##### GIVEN DATA
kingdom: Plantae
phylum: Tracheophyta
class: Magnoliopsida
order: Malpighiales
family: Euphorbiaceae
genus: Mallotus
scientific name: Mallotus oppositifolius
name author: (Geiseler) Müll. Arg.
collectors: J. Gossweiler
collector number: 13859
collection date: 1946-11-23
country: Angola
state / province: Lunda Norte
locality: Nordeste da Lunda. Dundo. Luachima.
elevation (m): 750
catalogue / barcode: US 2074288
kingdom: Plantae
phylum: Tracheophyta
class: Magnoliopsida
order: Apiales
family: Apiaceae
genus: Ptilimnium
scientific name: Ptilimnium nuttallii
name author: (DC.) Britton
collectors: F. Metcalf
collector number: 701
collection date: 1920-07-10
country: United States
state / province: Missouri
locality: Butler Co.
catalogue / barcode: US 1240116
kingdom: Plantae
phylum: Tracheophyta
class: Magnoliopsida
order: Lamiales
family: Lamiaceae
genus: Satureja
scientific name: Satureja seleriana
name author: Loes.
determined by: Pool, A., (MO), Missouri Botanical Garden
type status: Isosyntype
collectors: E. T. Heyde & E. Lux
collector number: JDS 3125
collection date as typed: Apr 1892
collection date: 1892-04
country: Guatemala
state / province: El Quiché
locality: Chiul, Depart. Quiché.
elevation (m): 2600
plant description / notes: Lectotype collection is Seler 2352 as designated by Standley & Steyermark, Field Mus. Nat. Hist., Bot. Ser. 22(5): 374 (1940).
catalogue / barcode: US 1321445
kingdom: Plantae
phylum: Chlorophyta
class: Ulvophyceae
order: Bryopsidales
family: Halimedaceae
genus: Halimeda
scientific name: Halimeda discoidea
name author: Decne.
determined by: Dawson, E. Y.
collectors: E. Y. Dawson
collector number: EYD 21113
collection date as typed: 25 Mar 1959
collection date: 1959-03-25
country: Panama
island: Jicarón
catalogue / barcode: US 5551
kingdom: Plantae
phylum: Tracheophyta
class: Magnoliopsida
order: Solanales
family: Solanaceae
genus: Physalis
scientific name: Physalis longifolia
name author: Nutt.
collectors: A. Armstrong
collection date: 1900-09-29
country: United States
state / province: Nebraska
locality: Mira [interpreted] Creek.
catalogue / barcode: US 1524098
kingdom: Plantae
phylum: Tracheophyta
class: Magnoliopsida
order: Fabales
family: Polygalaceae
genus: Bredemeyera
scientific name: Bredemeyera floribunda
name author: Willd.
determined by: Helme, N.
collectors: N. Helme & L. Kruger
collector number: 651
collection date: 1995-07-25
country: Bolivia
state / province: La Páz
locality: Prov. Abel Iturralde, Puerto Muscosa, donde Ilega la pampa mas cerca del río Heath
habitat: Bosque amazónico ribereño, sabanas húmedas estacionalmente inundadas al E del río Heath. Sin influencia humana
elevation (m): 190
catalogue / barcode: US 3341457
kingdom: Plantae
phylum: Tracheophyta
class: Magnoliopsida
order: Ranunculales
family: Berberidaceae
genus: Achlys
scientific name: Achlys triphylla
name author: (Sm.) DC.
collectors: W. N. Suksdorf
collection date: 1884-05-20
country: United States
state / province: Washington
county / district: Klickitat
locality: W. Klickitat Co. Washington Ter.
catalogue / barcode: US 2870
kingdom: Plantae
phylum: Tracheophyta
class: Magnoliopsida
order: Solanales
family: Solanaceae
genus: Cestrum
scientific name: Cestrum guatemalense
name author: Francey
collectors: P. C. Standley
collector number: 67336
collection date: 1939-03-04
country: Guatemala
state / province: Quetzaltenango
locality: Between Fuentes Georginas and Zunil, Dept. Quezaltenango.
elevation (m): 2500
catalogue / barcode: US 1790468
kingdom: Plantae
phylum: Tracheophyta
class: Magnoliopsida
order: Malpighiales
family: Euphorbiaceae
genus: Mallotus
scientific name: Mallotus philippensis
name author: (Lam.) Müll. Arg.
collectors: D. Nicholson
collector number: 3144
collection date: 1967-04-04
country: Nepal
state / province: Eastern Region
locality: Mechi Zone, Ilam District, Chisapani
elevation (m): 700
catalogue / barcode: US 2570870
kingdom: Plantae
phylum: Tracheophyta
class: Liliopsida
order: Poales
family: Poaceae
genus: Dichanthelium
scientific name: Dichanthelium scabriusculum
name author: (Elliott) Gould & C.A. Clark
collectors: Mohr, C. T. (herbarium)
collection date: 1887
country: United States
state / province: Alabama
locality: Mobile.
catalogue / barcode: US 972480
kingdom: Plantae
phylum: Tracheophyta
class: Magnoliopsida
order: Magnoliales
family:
##########
__WHAT TO DO__.
Rewrite all of the entries above, changing each "collectors" to "collected by" and leaving everything else the same.

__PROBLEM SOLUTION__.
kingdom: Plantae
phylum: Tracheophyta
class: Magnoliopsida
order: Malpighiales
family: Euphorbiaceae
genus: Mallotus
scientific name: Mallotus oppositifolius
name author: (Geiseler) Müll. Arg.
collected by: J. Gossweiler
collector number: 13859
collection date: 1946-11-23
country: Angola
state / province: Lunda Norte
locality: Nordeste da Lunda. Dundo. Luachima.
elevation (m): 750
catalogue / barcode: US 2074288
kingdom: Plantae
phylum: Tracheophyta
class: Magnoliopsida
order: Apiales
family: Apiaceae
genus: Ptilimnium
scientific name: Ptilimnium nuttallii
name author: (DC.) Britton
collected by: F. Metcalf
collector number: 701
collection date: 1920-07-10
country: United States
state / province: Missouri
locality: Butler Co.
catalogue / barcode: US 1240116
kingdom: Plantae
phylum: Tracheophyta
class: Magnoliopsida
order: Lamiales
family: Lamiaceae
genus: Satureja
scientific name: Satureja seleriana
name author: Loes.
determined by: Pool, A., (MO), Missouri Botanical Garden
type status: Isosyntype
collected by: E. T. Heyde & E. Lux
collector number: JDS 3125
collection date as typed: Apr 1892
collection date: 1892-04
country: Guatemala
state / province: El Quiché
locality: Chiul, Depart. Quiché.
elevation (m): 2600
plant description / notes: Lectotype collection is Seler 2352 as designated by Standley & Steyermark, Field Mus. Nat. Hist., Bot. Ser. 22(5): 374 (1940).
catalogue / barcode: US 1321445
kingdom: Plantae
phylum: Chlorophyta
class: Ulvophyceae
order: Bryopsidales
family: Halimedaceae
genus: Halimeda
scientific name: Halimeda discoidea
name author: Decne.
determined by: Dawson, E. Y.
collected by: E. Y. Dawson
collector number: EYD 21113
collection date as typed: 25 Mar 1959
collection date: 1959-03-25
country: Panama
island: Jicarón
catalogue / barcode: US 5551
kingdom: Plantae
phylum: Tracheophyta
class: Magnoliopsida
order: Solanales
family: Solanaceae
genus: Physalis
scientific name: Physalis longifolia
name author: Nutt.
collected by: A. Armstrong
collection date: 1900-09-29
country: United States
state / province: Nebraska
locality: Mira [interpreted] Creek.
catalogue / barcode: US 1524098
kingdom: Plantae
phylum: Tracheophyta
class: Magnoliopsida
order: Fabales
family: Polygalaceae
genus: Bredemeyera
scientific name: Bredemeyera floribunda
name author: Willd.
determined by: Helme, N.
collected by: N. Helme & L. Kruger
collector number: 651
collection date: 1995-07-25
country: Bolivia
state / province: La Páz
locality: Prov. Abel Iturralde, Puerto Muscosa, donde Ilega la pampa mas cerca del río Heath
habitat: Bosque amazónico ribereño, sabanas húmedas estacionalmente inundadas al E del río Heath. Sin influencia humana
elevation (m): 190
catalogue / barcode: US 3341457
kingdom: Plantae
phylum: Tracheophyta
class: Magnoliopsida
order: Ranunculales
family: Berberidaceae
genus: Achlys
scientific name: Achlys triphylla
name author: (Sm.) DC.
collected by: W. N. Suksdorf
collection date: 1884-05-20
country: United States
state / province: Washington
county / district: Klickitat
locality: W. Klickitat Co. Washington Ter.
catalogue / barcode: US 2870
kingdom: Plantae
phylum: Tracheophyta
class: Magnoliopsida
order: Solanales
family: Solanaceae
genus: Cestrum
scientific name: Cestrum guatemalense
name author: Francey
collected by: P. C. Standley
collector number: 67336
collection date: 1939-03-04
country: Guatemala
state / province: Quetzaltenango
locality: Between Fuentes Georginas and Zunil, Dept. Quezaltenango.
elevation (m): 2500
catalogue / barcode: US 1790468
kingdom: Plantae
phylum: Tracheophyta
class: Magnoliopsida
order: Malpighiales
family: Euphorbiaceae
genus: Mallotus
scientific name: Mallotus philippensis
name author: (Lam.) Müll. Arg.
collected by: D. Nicholson
collector number: 3144
collection date: 1967-04-04
country: Nepal
state / province: Eastern Region
locality: Mechi Zone, Ilam District, Chisapani
elevation (m): 700
catalogue / barcode: US 2570870
kingdom: Plantae
phylum: Tracheophyta
class: Liliopsida
order: Poales
family: Poaceae
genus: Dichanthelium
scientific name: Dichanthelium scabriusculum
name author: (Elliott) Gould & C.A. Clark
collected by: Mohr, C. T. (herbarium)
collection date: 1887
country: United States
state / province: Alabama
locality: Mobile.
catalogue / barcode: US 972480
kingdom: Plantae
phylum: Tracheophyta
class: Magnoliopsida
order: Magnoliales
family:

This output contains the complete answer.